From Figure 12, we can observe that the MST distribution of node degrees conforms to the scale-free property (degree distribution follows a power law.) for both empirical and generated data.

Figure 12. Scale-free property of the MST comparison.

Conclusion

We integrated these CorrGAN models into mlfinlab in an attempt to create a new module on Synthetic Data Generation. The result is a simple function that samples from CorrGAN and returns a ready to use financial correlation matrix.

CorrGAN in mlfinlab supports up to a 200 dimension matrix. Something to keep in mind is, the higher the dimension of the matrix generated, the longer it takes CorrGAN to generate a sample. On a semi-powerful CPU, it takes 5 seconds to generate a 50 dimension matrix.

Due to the models being large in size (>400 MB) we are including them as a downloadable model separate from the mlfinlab package.

Besides financial correlation matrices, according to other researchers, the generation of large and noisy correlation/covariance matrices is useful for the fields of biology, medicine, and more!

References:

  1. Abasi, B., Margenot, M. and Granizo-Mackenzie, D.  (n.d.) The Capital Asset Pricing Model and Arbitrage Pricing Theory [Online]. Available at: https://www.quantopian.com/lectures/the-capital-asset-pricing-model-and-arbitrage-pricing-theory. (Accessed: 26 Aug 2020)
  1. Laloux, L., Cizeau, P., Potters, M. and Bouchaud, J.P., 2000. Random matrix theory and financial correlations.

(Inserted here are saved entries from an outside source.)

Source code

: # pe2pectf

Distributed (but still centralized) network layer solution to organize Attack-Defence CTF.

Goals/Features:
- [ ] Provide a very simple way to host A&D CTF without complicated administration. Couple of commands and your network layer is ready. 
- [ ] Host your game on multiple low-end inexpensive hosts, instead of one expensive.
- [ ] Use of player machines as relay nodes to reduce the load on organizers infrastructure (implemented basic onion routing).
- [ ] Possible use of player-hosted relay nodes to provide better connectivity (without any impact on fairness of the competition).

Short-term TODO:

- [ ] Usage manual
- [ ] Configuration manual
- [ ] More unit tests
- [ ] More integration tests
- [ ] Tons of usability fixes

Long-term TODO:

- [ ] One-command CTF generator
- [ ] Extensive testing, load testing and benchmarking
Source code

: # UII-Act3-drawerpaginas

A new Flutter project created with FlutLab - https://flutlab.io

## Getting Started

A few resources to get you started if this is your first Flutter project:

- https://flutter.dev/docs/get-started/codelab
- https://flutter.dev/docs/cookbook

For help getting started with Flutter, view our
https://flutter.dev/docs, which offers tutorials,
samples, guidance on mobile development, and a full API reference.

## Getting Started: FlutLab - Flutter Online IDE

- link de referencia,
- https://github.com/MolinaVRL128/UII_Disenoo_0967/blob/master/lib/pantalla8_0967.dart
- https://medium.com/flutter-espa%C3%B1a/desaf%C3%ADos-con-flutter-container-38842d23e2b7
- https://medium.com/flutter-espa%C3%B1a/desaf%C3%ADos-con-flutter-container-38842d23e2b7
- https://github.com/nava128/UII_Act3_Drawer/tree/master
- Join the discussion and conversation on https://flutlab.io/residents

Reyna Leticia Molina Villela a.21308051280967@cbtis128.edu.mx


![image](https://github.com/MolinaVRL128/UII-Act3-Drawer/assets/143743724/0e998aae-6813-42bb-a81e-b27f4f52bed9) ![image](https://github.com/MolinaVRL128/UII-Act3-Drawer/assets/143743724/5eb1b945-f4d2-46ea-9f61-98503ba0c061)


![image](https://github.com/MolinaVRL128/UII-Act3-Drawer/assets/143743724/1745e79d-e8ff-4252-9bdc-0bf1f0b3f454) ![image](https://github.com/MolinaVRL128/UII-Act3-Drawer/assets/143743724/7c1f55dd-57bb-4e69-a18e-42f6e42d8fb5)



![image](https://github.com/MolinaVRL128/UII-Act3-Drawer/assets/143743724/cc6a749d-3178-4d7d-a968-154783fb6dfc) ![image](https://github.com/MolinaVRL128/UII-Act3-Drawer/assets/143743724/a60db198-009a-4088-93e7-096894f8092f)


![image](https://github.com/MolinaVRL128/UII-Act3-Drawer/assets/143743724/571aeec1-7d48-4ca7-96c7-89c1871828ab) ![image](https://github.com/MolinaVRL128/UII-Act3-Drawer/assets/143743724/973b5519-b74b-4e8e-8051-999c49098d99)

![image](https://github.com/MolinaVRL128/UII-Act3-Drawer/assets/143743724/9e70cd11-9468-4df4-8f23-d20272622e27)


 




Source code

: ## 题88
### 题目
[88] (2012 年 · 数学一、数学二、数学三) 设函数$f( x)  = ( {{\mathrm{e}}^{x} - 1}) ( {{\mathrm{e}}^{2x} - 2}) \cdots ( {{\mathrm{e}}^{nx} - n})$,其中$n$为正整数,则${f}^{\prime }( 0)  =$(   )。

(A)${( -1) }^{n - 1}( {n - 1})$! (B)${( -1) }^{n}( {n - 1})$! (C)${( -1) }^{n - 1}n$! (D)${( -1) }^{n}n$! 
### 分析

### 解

International Journal of Theoretical and Applied Finance, 3(03), pp.391-397.
  1. Hüttner, A., Mai, J., and Mineo, S., 2018. Portfolio selection based on graphs: Does it align with Markowitz-optimal portfolios?. Dependence Modeling, 6(1), pp.63-87
  1. Marti, G., 2020a, May. CorrGAN: Sampling Realistic Financial Correlation Matrices Using Generative Adversarial Networks. In ICASSP 2020-2020 IEEE International Conference on Acoustics, Speech and Signal Processing (ICASSP) (pp. 8459-8463). IEEE
  1. Marti, G. (2020b) TF 2.0 DCGAN for 100×100 financial correlation matrices [Online]. Available at: https://marti.ai/ml/2019/10/13/tf-dcgan-financial-correlation-matrices.html. (Accessed: 17 Aug 2020)
  1. Goodfellow, I., Pouget-Abadie, J., Mirza, M., Xu, B., Warde-Farley, D., Ozair, S., Courville, A. and Bengio, Y., 2014. Generative adversarial nets. In Advances in neural information processing systems (pp. 2672-2680).